Eric Ng’eno
Yesterday at 12:46 · Nairobi, Kenya ·
DEAR KENYA JUDICIARY: DELIVER US FROM EVIL
Some court orders lack a necessary sort of integrity.
The IG of police seeks to get someone he has reason to believe is a bad guy X. X runs to court and plies the court with some obviously self-seeking take of woe. Ex parte, meaning that the proceedings are conducted in the IG’s absence. Court believes X very much. So much so, that it decides that X is a latter most day saint and that the IG is a downright bad fellow indeed. And orders that X should not only be left alone, but that everything the IG had done in the course of investigation must be undone forthwith. So X has orders against the IG with threats of penal sanction by way of contempt of court proceedings ( which can be painfully summary).
So now, X may continue his bad ways and no one can touch him. Citizens cry to the IG to intervene but X has court orders. Isitoshe, X is actually endeavouring to have the IG arrested and arraigned in court. Arrest is the work of IG. It is for bad guys. Now, a possible bad guy wants the police to arrest the IG.
The judiciary hold that the Executive is in the wrong a priori. That X and all bad guys deserve freedom and impunity. That the Executive mandate to maintain law and order is secondary to the liberties of suspects. That citizen rights to expect tranquility and security are meaningless if suspects do not wish to cooperate. That in any case, proceedings are fatally defective if the Republic wish to charge X.
According to the new criminal-driven rule of law jurisprudence, the Republic is accused, criminals are the prosecutors on behalf of cartels, and the judiciary is a favourable umpire. X versus the (guilty) Republic.
What recourse does the Republic and IG have? Appeal, of course; we’re a nation of laws. Appeal. 3 years down the line, IG may be vindicated. Hooray. When the bombs have gone BOOM, villagers have been beheaded, businesses looted, cars stoned, evil sated with scenes from hell.

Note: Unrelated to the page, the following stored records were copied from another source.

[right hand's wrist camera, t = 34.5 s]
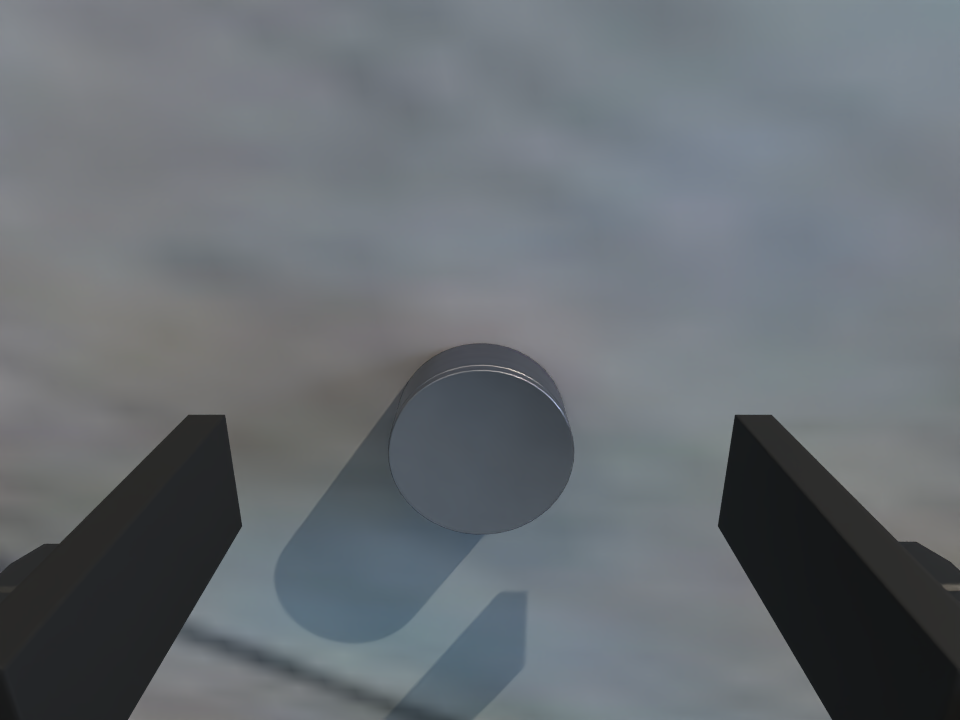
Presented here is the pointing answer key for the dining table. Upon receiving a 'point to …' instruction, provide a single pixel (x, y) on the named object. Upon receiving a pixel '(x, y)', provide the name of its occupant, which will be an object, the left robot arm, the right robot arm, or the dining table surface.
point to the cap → (481, 440)
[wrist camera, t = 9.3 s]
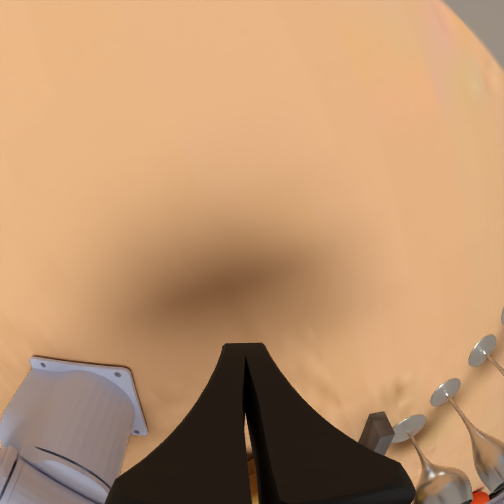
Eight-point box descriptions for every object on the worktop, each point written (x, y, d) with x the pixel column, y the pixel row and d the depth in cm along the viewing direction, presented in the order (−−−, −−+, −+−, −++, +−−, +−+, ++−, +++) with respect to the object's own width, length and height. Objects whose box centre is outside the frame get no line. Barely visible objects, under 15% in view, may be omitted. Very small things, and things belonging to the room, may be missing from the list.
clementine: (490, 480, 42) (502, 499, 35) (476, 494, 44) (486, 513, 38) (467, 492, 41) (479, 513, 35) (454, 506, 44) (463, 526, 37)
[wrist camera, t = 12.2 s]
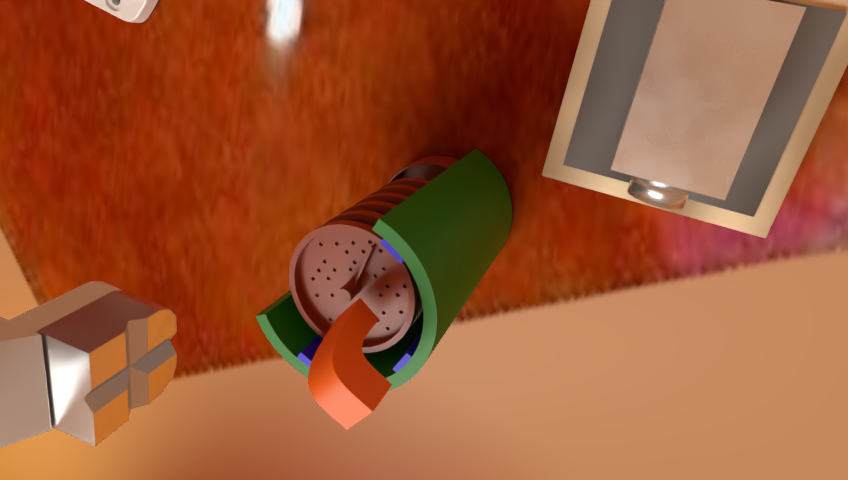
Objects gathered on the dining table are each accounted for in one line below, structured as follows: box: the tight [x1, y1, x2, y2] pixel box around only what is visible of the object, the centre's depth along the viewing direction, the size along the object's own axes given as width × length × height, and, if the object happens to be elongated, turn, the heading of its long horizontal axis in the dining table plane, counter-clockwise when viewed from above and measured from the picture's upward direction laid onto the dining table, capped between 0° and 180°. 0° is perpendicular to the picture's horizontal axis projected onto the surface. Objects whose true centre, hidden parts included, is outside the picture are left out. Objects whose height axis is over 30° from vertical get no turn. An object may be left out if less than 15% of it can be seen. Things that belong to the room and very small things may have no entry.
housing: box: [611, 0, 806, 209], centre depth 27 cm, size 9×5×5 cm, turn 169°
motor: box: [256, 148, 512, 429], centre depth 33 cm, size 10×9×20 cm
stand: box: [542, 0, 848, 238], centre depth 32 cm, size 12×12×5 cm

At the very least, the rule of law is supposed to deliver us from evil. All the clever arguments and sophisticated contestation should lead us to this rudimentary expectation: deliver us from evil.
When the law enforcers are profiled as fugitives by our court and the architects of strategic impunity hold warrants to arrest the Republic, it’s peace and security, the rule of law will have led us into temptation and abandoned us in the valley of the shadow of death. This is the tragedy of our time.